Kay Curley Bennett (1922 – November 18, 1997), often known as Kaibah, was a Navajo artist, dollmaker, musician, and writer. She was also an activist and very active in the Navajo community.

== Life ==
Bennett was born in a hogan at Sheepsprings Trading Post near Sheep Springs, New Mexico on the Navajo Reservation. She was born to a traditional Navajo family who herded sheep. She studied at Toadlena Indian School and completed her primary education there. Then in the 1930s the Navajo Livestock Reduction program caused economic hardship for her family, and in 1935 Bennett went to live with a missionary family in California. During World War II, she worked in Long Beach, California at an aircraft plant.

She moved back to New Mexico in the 1940s and became a dorm attendant at Toadlena Indian School. Then, from 1947 to 1952, she worked at the Phoenix Indian School as a teacher, interpreter, and head of special education.

She married Russell C. Bennett, an engineer from Missouri, in 1956. They had two daughters. Bennett was named Arizona's Mother of the Year in 1968, and was the first Native woman in the state to be awarded the honor.

From 1969 to 1972, she was the New Mexico Human Rights Commissioner. From 1974 to 1982, Bennett was on the Inter-Tribal Indian Ceremonial's board of directors. She was a supervisor for student teachers on the reservation from 1976 to 1984. Bennett ran for Chairman of the Navajo Nation in 1984, but was disqualified before the election because she did not live on the Reservation. She ran again in 1990 as a write-in canditate, challenging the rules (which would be changed later) that candidates must live on the Reservation and hold, or have previously held, an office or employment by the tribe. She did not win the election, but set a record as the first woman to run for the position.

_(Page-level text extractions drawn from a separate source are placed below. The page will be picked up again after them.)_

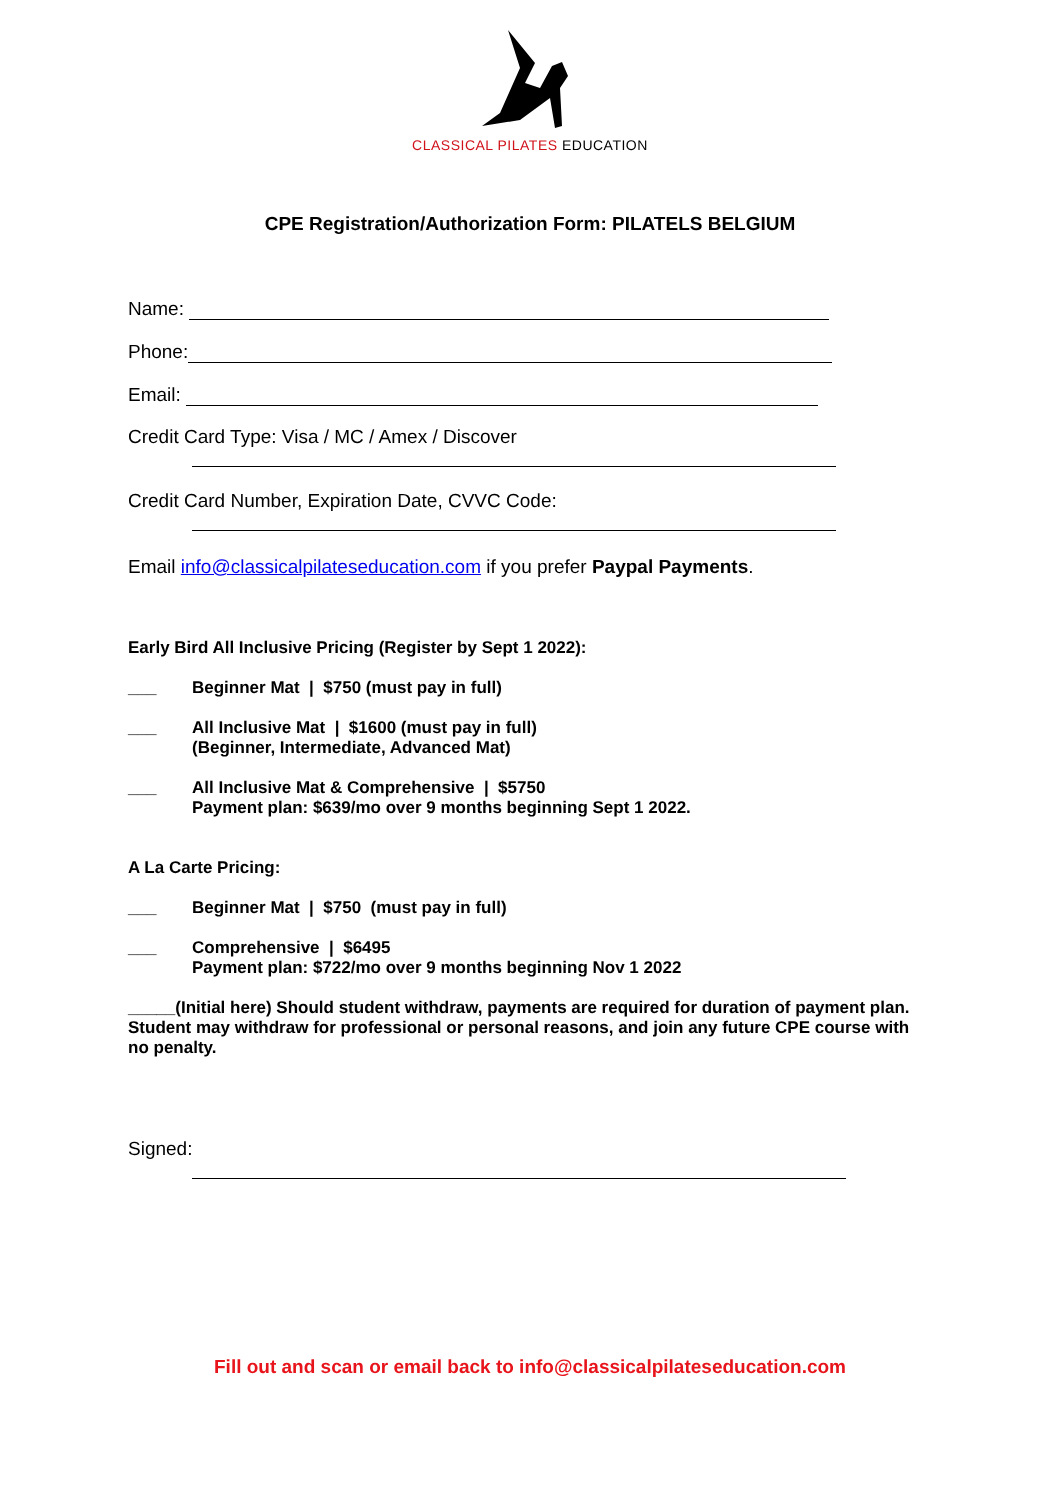CLASSICAL PILATES EDUCATION
CPE Registration/Authorization Form: PILATELS BELGIUM
Name:
Phone:
Email:
Credit Card Type: Visa / MC / Amex / Discover
Credit Card Number, Expiration Date, CVVC Code:
Email info@classicalpilateseducation.com if you prefer Paypal Payments.
Early Bird All Inclusive Pricing (Register by Sept 1 2022):
___ Beginner Mat | $750 (must pay in full)
___ All Inclusive Mat | $1600 (must pay in full)
(Beginner, Intermediate, Advanced Mat)
___ All Inclusive Mat & Comprehensive | $5750
Payment plan: $639/mo over 9 months beginning Sept 1 2022.
A La Carte Pricing:
___ Beginner Mat | $750 (must pay in full)
___ Comprehensive | $6495
Payment plan: $722/mo over 9 months beginning Nov 1 2022
_____(Initial here) Should student withdraw, payments are required for duration of payment plan. Student may withdraw for professional or personal reasons, and join any future CPE course with no penalty.
Signed:
Fill out and scan or email back to info@classicalpilateseducation.com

Bennett died on November 18, 1997 in Gallup, New Mexico, her town of residence.

== Works ==
While Kaibah did use the name Kay Curley Bennett, she often used her Navajo name, Kaibah, as her artist name.

She wrote and illustrated books, wrote poetry, made Navajo dolls, designed clothing, and recorded music, including traditional Navajo music. She was also a poet and a clothing designer.

=== Music ===
Starting in the 1960s, she self-published her own albums. She made songs in the English and Navajo languages.

==== Discography ====

- Kaibah
- Navajo Love Songs (1970)
- Songs from the Navajo Nation (1992)

=== Writing ===
- Kaibah: Recollections of a Navajo Girlhood (1964) is Bennett's autobiography about her childhood.
- A Navajo Saga (1972) is a historical novel co-written by Bennett and her husband. It is noted as a well-researched account of Navajo history in the 1860s–including the Long Walk and the Treaty of Bosque Redondo–from a Navajo perspective.
- Keesh, the Navajo Indian Cat (1989) is a children's book, written and illustrated by Bennett.

== Legacy ==
Some of Kaibah's artwork (including her dolls) have been shown in art exhibitions in the United States. One of her dolls is displayed at Canyon Records, a Native American record label based in Phoenix, Arizona.